知らなかった、世の中の人たちはこんなにいい思いをしていたなんて。
一応眠れない前提で早めに布団に入ったが、目を閉じて「気持ちいい」と思った瞬間が最後だ。
次には目覚ましが鳴っていた。
薬の効果である。
私は意固地になって頑張り過ぎた事を悔いた。
眠気は残っていたが、「眠れた」という充足感。
朝だ。
これが正しい朝なのである。
これでもう二度寝の言い訳はできない。
まぁいい。
寝なければゲームができるのだ。
しかし今日は、母に会わなくてはならない。
その時間によっては、またゲームを我慢しなくてはなるまい。
早く帰れますように・・・、じゃない!!
しっかり親孝行して帰ってくるのですよ、ぽ子。
行き先は銀行だった。
「保険の事でね、受取人がいないとダメだっていうから。」
去年と同じ銀行である。あの時の保険がどうかしたのか?
「でね、今、円高でしょ?だからゴードルにしようかと思ってEE:AEAC5」
あ?
何を言っているのだ、この人は。
「ゴードル?」
豪ドルの事であった。
円高のせいで米ドルで預金してある分がどんどん減っていくので、どうせなら利率のいい豪ドルに変えたいというのだ。
こういう類の話を何と言うのかすら分からないが、そりゃ確かにそうかもしれない、それぐらいは何となく分かった。
しかしフタを開けてみるとこれもまた保険であった。
何で保険にする必要があるのか?
一応死亡保障がついているらしいが、そういうのは他に入っているし、保険なんかもういいじゃないか。
銀行の言いなりなのである。
私はキーキーまくし立てるように契約を迫る銀行員に少々腹が立ち、「これは単純に、預金を豪ドル(そんな言葉を初めて発声した)にする訳にはいかないのですか?」と聞いてみた。
ところがこのキーキーが、キーキー言うばかりで人の話を最後まで聞かず、全くお門違いの答えばかり言うのでますます怪しく感じてきたのだ。
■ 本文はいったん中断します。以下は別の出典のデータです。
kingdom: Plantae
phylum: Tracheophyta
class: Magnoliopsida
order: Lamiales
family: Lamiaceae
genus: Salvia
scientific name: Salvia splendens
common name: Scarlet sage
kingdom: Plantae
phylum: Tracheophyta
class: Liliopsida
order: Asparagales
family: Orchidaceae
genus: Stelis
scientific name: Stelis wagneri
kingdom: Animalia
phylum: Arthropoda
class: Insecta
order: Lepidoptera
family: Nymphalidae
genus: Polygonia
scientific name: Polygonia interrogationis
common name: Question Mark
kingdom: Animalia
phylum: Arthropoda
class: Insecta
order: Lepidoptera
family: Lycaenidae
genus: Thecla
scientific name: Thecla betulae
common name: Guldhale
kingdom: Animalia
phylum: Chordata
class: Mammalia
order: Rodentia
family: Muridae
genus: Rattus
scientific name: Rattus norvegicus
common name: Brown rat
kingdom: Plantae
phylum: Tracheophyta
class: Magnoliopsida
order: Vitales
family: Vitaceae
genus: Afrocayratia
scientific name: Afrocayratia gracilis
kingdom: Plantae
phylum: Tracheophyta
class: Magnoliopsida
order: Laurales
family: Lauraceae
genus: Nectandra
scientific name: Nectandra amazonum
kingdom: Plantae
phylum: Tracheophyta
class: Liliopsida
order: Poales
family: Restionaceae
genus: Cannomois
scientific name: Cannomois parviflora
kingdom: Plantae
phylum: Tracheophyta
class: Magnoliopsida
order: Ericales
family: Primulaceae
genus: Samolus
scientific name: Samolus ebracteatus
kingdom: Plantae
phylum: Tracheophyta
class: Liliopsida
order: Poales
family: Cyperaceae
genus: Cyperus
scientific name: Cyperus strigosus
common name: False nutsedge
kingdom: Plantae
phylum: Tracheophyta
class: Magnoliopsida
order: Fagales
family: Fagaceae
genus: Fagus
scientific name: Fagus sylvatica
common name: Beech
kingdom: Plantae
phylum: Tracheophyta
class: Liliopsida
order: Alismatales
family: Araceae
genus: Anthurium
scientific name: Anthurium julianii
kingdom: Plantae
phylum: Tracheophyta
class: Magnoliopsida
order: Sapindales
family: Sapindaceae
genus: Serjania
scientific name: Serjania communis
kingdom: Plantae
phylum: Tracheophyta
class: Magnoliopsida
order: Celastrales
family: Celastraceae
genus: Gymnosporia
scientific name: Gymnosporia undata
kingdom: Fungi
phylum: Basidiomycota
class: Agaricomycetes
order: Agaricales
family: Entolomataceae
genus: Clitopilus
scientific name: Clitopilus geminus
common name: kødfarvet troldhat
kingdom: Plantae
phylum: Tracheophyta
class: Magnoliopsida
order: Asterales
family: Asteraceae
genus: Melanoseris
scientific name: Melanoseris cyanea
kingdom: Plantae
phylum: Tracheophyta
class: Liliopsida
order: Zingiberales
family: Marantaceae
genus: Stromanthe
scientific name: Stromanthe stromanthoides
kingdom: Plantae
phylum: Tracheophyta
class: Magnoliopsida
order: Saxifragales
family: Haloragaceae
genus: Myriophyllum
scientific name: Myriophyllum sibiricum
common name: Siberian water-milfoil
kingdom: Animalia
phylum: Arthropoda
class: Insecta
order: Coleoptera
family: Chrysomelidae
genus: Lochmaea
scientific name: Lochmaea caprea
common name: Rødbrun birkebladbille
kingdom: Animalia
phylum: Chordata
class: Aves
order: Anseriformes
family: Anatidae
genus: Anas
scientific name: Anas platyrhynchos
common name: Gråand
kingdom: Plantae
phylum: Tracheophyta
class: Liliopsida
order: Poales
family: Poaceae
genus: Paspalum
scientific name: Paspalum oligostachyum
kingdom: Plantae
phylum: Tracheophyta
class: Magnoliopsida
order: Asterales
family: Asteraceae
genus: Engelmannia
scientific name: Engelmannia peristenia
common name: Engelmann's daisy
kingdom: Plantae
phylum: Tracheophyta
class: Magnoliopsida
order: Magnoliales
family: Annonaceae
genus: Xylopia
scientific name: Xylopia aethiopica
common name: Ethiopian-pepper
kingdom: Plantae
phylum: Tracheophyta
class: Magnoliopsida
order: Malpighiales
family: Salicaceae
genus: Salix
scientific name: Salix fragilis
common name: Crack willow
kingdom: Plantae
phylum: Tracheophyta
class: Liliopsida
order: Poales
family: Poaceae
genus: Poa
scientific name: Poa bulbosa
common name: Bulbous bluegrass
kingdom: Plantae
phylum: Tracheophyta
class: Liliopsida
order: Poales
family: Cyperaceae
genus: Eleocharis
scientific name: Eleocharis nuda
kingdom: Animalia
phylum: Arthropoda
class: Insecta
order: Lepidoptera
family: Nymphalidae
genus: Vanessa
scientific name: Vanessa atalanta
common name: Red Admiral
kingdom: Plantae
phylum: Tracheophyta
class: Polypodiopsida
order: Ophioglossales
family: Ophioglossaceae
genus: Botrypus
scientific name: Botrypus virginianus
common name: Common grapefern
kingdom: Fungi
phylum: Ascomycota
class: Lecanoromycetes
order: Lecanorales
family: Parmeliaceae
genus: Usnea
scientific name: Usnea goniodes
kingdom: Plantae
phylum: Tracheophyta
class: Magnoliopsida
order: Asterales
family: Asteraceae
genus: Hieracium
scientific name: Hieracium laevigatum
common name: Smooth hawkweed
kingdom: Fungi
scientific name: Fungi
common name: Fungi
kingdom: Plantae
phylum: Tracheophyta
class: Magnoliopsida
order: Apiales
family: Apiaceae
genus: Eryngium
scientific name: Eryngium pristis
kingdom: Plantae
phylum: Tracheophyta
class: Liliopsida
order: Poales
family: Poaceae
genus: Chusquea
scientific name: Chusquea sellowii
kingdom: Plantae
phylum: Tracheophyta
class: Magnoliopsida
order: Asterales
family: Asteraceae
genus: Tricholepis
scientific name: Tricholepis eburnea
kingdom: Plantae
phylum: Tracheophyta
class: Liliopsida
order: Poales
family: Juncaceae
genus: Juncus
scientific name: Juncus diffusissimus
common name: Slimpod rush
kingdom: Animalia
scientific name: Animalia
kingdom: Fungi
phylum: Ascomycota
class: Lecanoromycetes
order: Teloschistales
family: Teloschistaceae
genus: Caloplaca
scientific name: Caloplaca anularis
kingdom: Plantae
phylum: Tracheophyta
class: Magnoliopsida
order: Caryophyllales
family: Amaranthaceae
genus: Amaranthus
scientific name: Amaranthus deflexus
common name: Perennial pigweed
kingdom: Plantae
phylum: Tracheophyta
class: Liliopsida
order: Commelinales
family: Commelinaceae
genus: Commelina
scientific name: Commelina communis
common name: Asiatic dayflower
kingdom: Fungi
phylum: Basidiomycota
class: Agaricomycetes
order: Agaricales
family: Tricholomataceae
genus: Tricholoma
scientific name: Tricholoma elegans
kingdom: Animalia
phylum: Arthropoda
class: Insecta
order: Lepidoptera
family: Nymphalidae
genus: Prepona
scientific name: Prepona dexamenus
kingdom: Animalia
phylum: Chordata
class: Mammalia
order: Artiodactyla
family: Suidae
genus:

結局保険の担当の人が説明に来たが、預金を豪ドルにするには一度「円」に戻さなくてはならず、そこで大損するらしいのだ。
この保険だと米ドルからダイレクトに豪ドルにできるとの事である。
ここで一応疑問はすべてクリアにしたので契約したが、一体いつ円になって戻るのだろう、この金は。
満期時のレートによるのだろうが、これはギャンブルである。
聞けば母はこの他にも、銀行の言うがままにあれこれ手を出しているようだ。
掃除機や羽毛布団の訪問販売程度なら私にも撃退できるが、この手の事(だからこういうのは何ていうのか?マネーゲーム??笑)には全く知識がないので、私も銀行の言うなりだ。
言うなり親子である。いいカモだ。
増やそうなどとよこしまなことは考えずに、コツコツ貯金していれば一番安心だと思うのは、夢がなさ過ぎなのだろうか。
私の夢はキングダムハーツ程度で充分なのだが。
そして今回も、アルミホイルだのボールペンだのたくさん入った紙袋をもらって、銀行を後にした。
まぁ母が幸せならいい。
結果はそこである。
とか言いつつ、「この保険は、日本円から豪ドルにもできるんですか?EE:AEB61」などとちゃっかり聞いていたぽ子であった。